My alma mater is UVic – the University of Victoria. Their alumni magazine is called The Torch and an article in the latest edition really hit home for me.
On page 14 is an article by Brad Buie, BA ’99 called The Meaning of Work. It is primarily an article about Professor A.R. “Elango” Elangovan and his work and I want to share the highlights with you here. I’m hoping you leave your thoughts in the Comments below.
Fifty-two times a year a chorus trumpets “Thank God It’s Friday!” in coffee-rooms, cubicles and office corridors everywhere. It’s as though we have swum all week through inhospitable, dreary waters to get to the tropical desert island of the weekend. Considering that our work life can occupy the greatest portion of our waking hours, how we feel about it inevitably colours the meaning we assign to our lives.

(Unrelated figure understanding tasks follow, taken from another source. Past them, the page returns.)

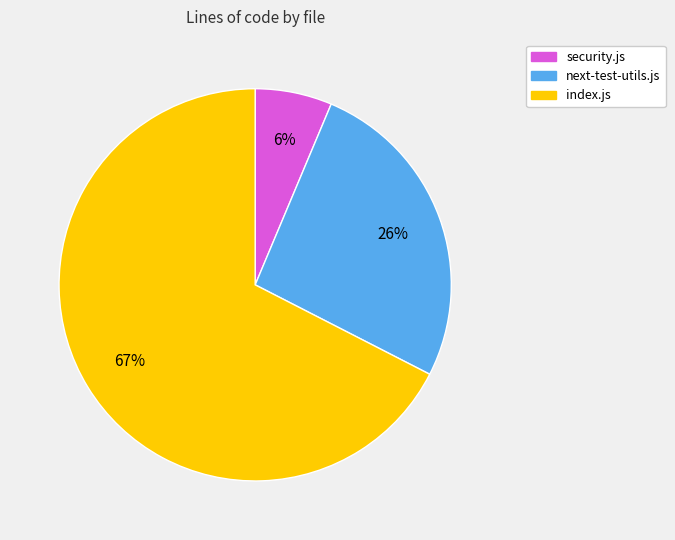

How many segments does this pie chart have?

3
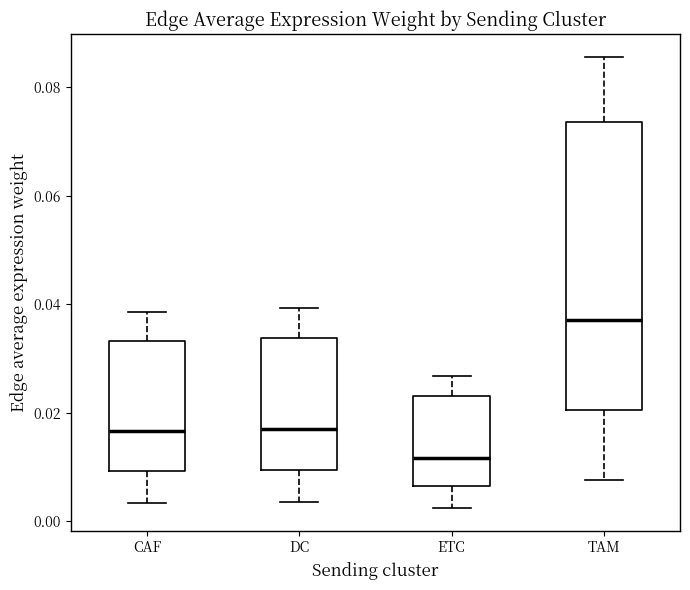

Which box is the tallest, from its lower edge to its upper edge?

TAM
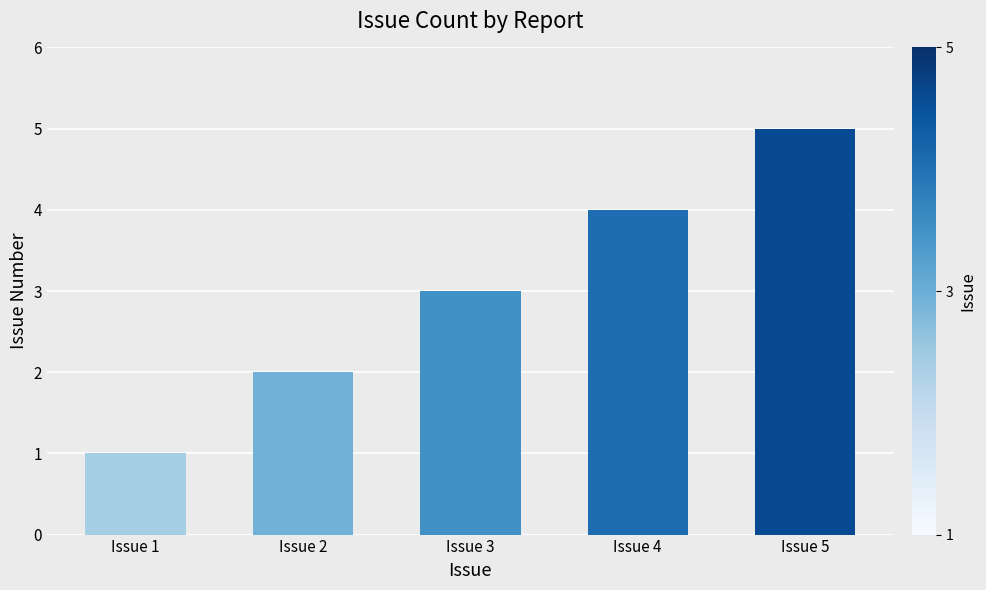

What is the change in value from Issue 1 to Issue 2?

+1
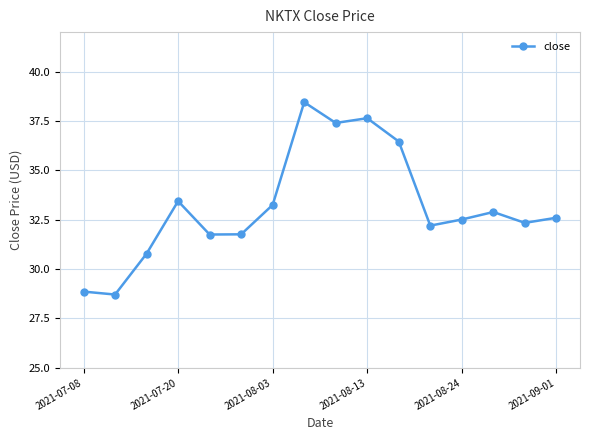

What is the value of the 16th point from the left?

32.6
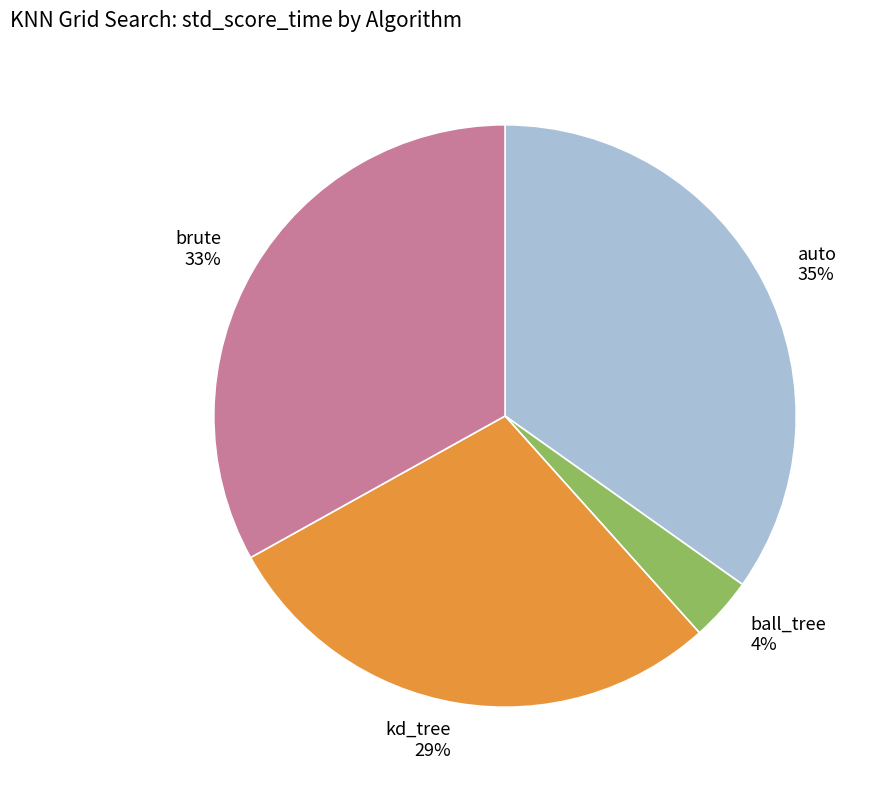

Rank the categories by value from lowest to highest.

ball_tree, kd_tree, brute, auto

Professor Elangovan and his colleagues are researching this issue. “We approach it as either a job, a career, or a calling.”

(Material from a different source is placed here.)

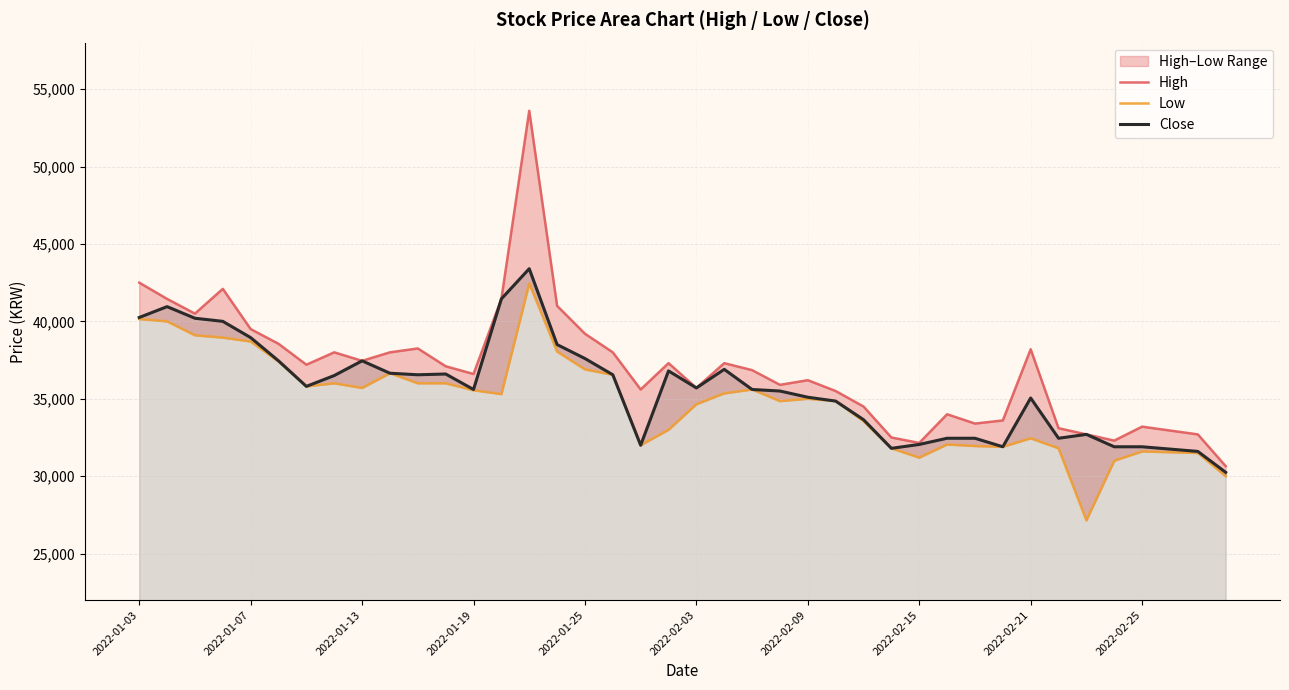

What is the value of the Close point at the 34th from the left?

32450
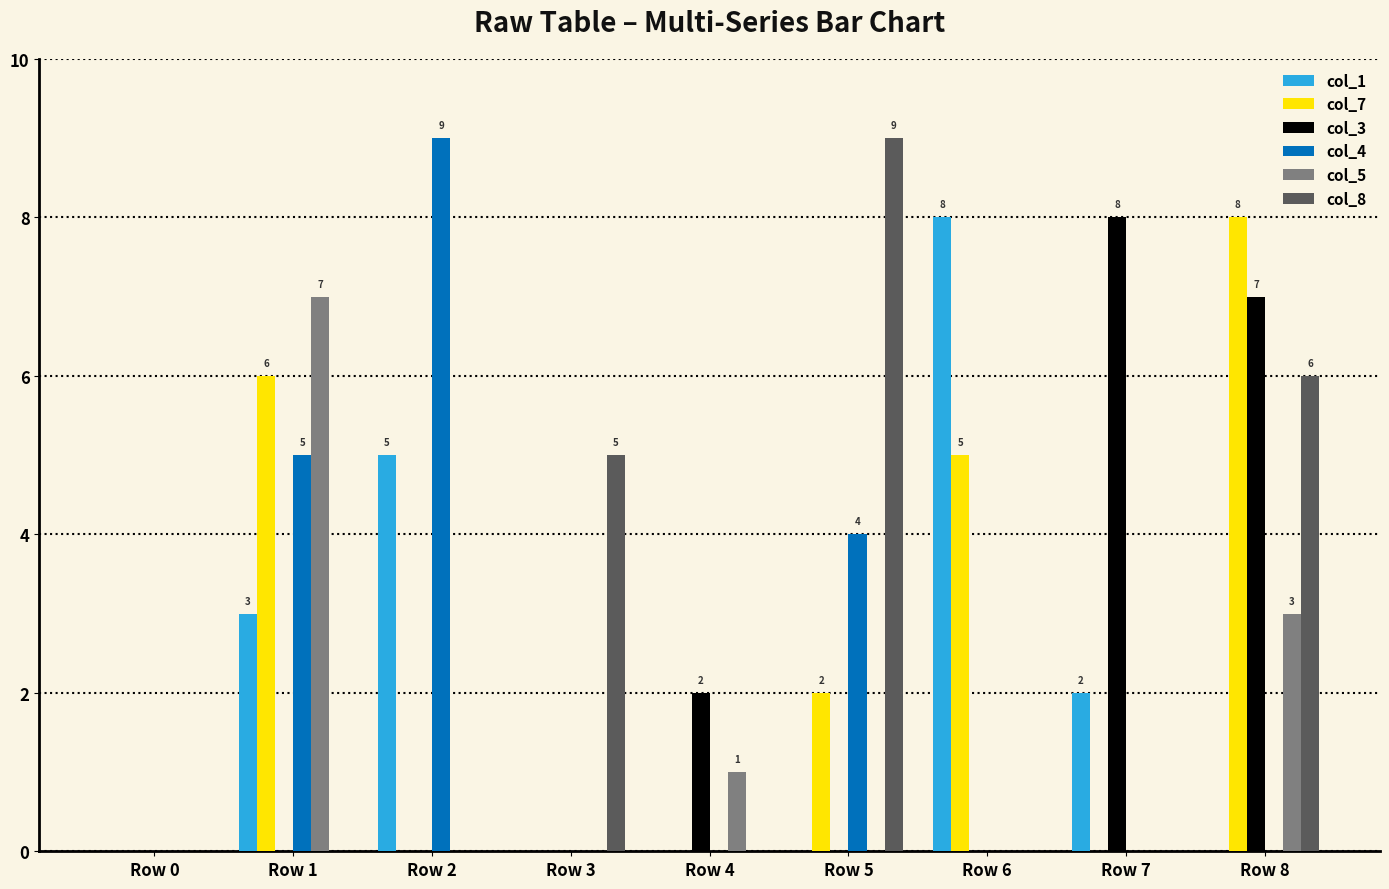

Which series changed the most between Row 5 and Row 8?

col_3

Those with a job orientation look on their work as a bit of a slog, performed for a paycheque, narrowly bound by contract and job description.

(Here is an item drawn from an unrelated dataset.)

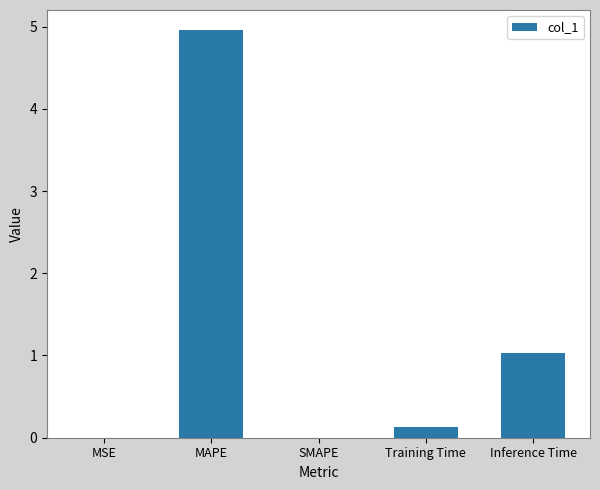

What is the change in value from SMAPE to Inference Time?

+1.0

The career oriented are motivated by the challenges of their work, the sense of achievement, and various rewards: not only a good salary but also prestige, recognition and a clear set of rungs up the ladder.
Those who view their work as a calling are operating on another quantum level entirely. External validation and rewards don’t figure so largely in their motivation. Instead, the passion that drives them comes from the fulfillment of the work and a sense their efforts are making the world a better place. Emotionally, they feel “in the zone,” fully integrated, almost mystically as though they are living out their destiny…
“When it hits you, you know it in your bones. It shapes every decision you make.”
That’s exactly how I feel about my on-line business. I do know it in my bones, and it does shape every decision I make!
I have said it before but I love doing what I am doing to the point that if I was not making money with my on-line business I would do it anyways. The satisfaction at the end of every day is huge. And I do try to check in with my business every day… because I want to!
If you have not yet found your calling, Professor Elangovan has a suggestion: If we aren’t willing to switch to another kind of work, then he advises us to reframe the work we do. “Shine a light on this trade-off. If you’ve put your ladder against the wrong wall, then try looking at the wall differently.” Seeing through this “calling lens,” we can determine what aspects of our work can fire us up.
In closing he quotes Henry David Thoreau:
“Better to start exploring this question now rather than wonder what could have been.”
Do you have a job? or a career? or have you found your calling?
Do you want to make a change? Can you make a change? I’m interested in your thoughts!